▸ WHAT THIS TASK INVOLVES: Give back the text of every record below, character for character, and leave the pictures out.
──────
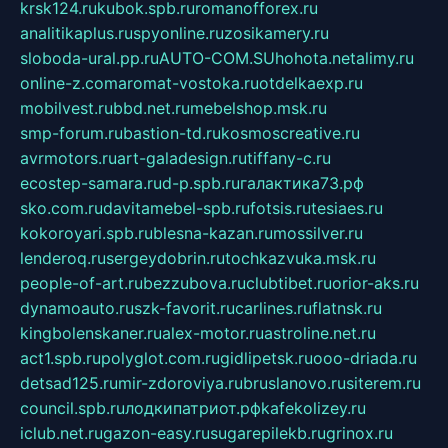
krsk124.ru
kubok.spb.ru
romanofforex.ru
analitikaplus.ru
spyonline.ru
zosikamery.ru
sloboda-ural.pp.ru
AUTO-COM.SU
hohota.net
alimy.ru
online-z.com
aromat-vostoka.ru
otdelkaexp.ru
mobilvest.ru
bbd.net.ru
mebelshop.msk.ru
smp-forum.ru
bastion-td.ru
kosmoscreative.ru
avrmotors.ru
art-galadesign.ru
tiffany-c.ru
ecostep-samara.ru
d-p.spb.ru
галактика73.рф
sko.com.ru
davitamebel-spb.ru
fotsis.ru
tesiaes.ru
kokoroyari.spb.ru
blesna-kazan.ru
mossilver.ru
lenderoq.ru
sergeydobrin.ru
tochkazvuka.msk.ru
people-of-art.ru
bezzubova.ru
clubtibet.ru
orior-aks.ru
dynamoauto.ru
szk-favorit.ru
carlines.ru
flatnsk.ru
kingbolenskaner.ru
alex-motor.ru
astroline.net.ru
act1.spb.ru
polyglot.com.ru
gidlipetsk.ru
ooo-driada.ru
detsad125.ru
mir-zdoroviya.ru
bruslanovo.ru
siterem.ru
council.spb.ru
лодкипатриот.рф
kafekolizey.ru
iclub.net.ru
gazon-easy.ru
sugarepilekb.ru
grinox.ru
──────
▸ SOLUTION FOR THIS PROBLEM:
krsk124.ru
kubok.spb.ru
romanofforex.ru
analitikaplus.ru
spyonline.ru
zosikamery.ru
sloboda-ural.pp.ru
AUTO-COM.SU
hohota.net
alimy.ru
online-z.com
aromat-vostoka.ru
otdelkaexp.ru
mobilvest.ru
bbd.net.ru
mebelshop.msk.ru
smp-forum.ru
bastion-td.ru
kosmoscreative.ru
avrmotors.ru
art-galadesign.ru
tiffany-c.ru
ecostep-samara.ru
d-p.spb.ru
галактика73.рф
sko.com.ru
davitamebel-spb.ru
fotsis.ru
tesiaes.ru
kokoroyari.spb.ru
blesna-kazan.ru
mossilver.ru
lenderoq.ru
sergeydobrin.ru
tochkazvuka.msk.ru
people-of-art.ru
bezzubova.ru
clubtibet.ru
orior-aks.ru
dynamoauto.ru
szk-favorit.ru
carlines.ru
flatnsk.ru
kingbolenskaner.ru
alex-motor.ru
astroline.net.ru
act1.spb.ru
polyglot.com.ru
gidlipetsk.ru
ooo-driada.ru
detsad125.ru
mir-zdoroviya.ru
bruslanovo.ru
siterem.ru
council.spb.ru
лодкипатриот.рф
kafekolizey.ru
iclub.net.ru
gazon-easy.ru
sugarepilekb.ru
grinox.ru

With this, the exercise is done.